The fact that you can lose characters and not lose the game raises the stakes of XCOM in significant ways. If Commandos followed a similar set of rules, I can say with some certainty that Sir Francis would be sipping tea in hell before the end of the first mission. And he wouldn’t be alone. But each Commando is irreplaceable, and the trick isn’t keeping them alive so much as it is learning the best ways to apply their unique abilities in concert. XCOM’s characters are surprisingly disposable; you can spend half the game promoting and upgrading a Dutch assault trooper or a Chinese sniper, and one wrong step in some burnt-out, Muton-infested favela in Brazil will render all that invested time moot.

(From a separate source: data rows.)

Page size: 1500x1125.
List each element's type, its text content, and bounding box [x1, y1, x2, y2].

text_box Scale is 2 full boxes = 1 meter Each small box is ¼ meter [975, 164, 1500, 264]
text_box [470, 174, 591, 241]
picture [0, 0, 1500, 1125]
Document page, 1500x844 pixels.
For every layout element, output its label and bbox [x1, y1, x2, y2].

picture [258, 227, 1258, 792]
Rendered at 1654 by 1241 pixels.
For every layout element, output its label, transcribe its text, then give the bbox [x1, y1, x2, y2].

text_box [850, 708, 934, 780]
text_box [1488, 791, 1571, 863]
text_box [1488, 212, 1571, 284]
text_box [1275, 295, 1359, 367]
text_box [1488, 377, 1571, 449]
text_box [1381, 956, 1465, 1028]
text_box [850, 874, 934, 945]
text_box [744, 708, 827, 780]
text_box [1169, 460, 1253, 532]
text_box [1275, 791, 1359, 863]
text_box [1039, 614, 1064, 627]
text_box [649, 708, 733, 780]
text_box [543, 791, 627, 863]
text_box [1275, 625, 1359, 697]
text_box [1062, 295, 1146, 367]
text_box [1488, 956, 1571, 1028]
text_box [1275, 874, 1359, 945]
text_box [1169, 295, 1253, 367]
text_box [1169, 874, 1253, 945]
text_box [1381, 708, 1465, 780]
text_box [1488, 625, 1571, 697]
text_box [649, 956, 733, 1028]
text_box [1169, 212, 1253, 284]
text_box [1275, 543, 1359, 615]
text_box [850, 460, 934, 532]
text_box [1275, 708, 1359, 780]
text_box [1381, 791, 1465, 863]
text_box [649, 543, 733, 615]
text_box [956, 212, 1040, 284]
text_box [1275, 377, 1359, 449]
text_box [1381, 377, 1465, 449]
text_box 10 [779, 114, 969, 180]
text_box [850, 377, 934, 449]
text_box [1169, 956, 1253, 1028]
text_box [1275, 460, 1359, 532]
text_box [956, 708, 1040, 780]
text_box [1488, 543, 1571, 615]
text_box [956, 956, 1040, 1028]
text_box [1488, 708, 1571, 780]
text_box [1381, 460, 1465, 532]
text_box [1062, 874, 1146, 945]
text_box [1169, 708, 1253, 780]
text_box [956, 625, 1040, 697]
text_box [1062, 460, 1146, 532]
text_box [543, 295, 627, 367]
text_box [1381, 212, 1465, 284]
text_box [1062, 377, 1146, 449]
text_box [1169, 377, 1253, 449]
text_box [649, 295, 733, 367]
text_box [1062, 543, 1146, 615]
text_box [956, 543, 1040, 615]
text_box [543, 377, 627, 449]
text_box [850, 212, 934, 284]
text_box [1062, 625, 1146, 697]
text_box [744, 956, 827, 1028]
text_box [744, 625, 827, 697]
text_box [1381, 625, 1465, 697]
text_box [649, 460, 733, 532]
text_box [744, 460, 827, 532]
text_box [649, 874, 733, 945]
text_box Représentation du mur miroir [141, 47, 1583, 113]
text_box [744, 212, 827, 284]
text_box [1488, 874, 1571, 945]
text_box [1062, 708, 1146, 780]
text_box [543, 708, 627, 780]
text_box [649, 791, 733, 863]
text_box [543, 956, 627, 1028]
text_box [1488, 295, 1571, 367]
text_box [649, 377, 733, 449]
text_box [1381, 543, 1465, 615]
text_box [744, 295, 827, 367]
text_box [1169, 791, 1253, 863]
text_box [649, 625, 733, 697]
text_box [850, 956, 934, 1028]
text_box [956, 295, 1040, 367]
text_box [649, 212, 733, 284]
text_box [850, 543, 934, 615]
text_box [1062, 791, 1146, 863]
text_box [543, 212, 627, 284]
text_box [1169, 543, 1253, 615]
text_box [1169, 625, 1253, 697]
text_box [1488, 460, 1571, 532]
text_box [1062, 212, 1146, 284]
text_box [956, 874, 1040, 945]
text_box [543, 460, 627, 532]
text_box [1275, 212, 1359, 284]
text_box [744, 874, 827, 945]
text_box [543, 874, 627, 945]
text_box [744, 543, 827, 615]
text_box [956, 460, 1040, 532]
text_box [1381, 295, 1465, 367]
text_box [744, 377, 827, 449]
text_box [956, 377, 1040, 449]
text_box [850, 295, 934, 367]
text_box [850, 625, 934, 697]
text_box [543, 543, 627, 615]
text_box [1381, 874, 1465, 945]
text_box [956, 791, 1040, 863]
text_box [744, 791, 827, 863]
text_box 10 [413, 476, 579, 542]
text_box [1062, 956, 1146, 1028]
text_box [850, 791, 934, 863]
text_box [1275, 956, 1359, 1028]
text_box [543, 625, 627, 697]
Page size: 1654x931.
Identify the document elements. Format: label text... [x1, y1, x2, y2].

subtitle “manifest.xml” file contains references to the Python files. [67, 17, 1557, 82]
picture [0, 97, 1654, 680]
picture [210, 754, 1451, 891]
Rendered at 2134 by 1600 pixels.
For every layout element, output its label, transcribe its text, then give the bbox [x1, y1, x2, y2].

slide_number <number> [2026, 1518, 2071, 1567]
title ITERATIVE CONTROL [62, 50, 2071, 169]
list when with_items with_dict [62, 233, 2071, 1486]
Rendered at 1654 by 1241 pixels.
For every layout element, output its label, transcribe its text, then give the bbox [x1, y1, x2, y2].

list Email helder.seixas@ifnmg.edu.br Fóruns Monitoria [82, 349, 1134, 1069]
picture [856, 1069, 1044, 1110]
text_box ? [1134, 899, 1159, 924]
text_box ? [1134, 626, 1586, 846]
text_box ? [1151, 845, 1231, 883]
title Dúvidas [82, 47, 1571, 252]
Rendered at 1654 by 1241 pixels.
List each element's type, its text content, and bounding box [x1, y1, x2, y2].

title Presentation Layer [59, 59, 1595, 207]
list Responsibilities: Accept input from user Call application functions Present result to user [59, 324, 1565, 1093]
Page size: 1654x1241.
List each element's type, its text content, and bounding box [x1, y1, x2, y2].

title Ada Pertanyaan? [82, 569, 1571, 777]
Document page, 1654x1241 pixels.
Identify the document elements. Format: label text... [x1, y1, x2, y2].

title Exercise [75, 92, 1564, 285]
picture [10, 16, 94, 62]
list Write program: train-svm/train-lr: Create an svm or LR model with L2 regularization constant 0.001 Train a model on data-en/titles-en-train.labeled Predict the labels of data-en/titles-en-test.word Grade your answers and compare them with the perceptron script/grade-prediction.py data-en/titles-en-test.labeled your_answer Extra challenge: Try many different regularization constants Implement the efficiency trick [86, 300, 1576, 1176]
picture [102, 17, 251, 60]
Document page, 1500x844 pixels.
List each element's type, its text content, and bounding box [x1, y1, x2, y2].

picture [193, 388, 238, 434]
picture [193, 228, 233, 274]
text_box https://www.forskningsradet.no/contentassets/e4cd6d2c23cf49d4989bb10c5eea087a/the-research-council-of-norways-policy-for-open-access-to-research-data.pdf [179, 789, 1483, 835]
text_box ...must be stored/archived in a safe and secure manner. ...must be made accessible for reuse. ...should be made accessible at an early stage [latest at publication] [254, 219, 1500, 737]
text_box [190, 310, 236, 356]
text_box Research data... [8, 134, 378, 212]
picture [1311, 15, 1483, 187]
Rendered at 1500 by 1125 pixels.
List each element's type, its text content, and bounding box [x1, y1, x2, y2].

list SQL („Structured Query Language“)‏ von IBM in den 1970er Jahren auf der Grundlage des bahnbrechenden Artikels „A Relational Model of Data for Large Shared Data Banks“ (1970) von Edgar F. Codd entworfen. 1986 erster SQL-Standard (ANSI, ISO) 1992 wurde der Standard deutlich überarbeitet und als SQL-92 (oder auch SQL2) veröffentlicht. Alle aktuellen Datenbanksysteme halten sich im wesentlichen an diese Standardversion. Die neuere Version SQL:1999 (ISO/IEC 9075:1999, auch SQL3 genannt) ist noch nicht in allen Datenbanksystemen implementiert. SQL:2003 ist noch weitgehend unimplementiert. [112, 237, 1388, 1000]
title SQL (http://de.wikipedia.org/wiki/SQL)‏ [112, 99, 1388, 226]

Unconsciously (at first), I found myself filling the front lines with soldiers named after people to whom I was, let’s say, less attached than others. “So-and-so didn’t call me on my birthday. Let’s see if sending them into this ominously silent office building jogs their memory.” And, likewise, I tried to protect those whose loss would trouble me the most. I’m convinced you don’t really know how you feel about someone until you face an army of rampaging UFO kill-bots. It’s jarring, the personal realizations that emerge once you have to decide who among your friends lives and who gets iced.
Having your best friend die from dysentery or drowning on the Oregon Trail was morbidly thrilling, but at least you could properly remember them through an epitaph riddled with poop jokes. There is no such personal remembrance for XCOM’s fallen, beyond the residual guilt I feel when flipping through the contact list on my phone. Sorry, bros.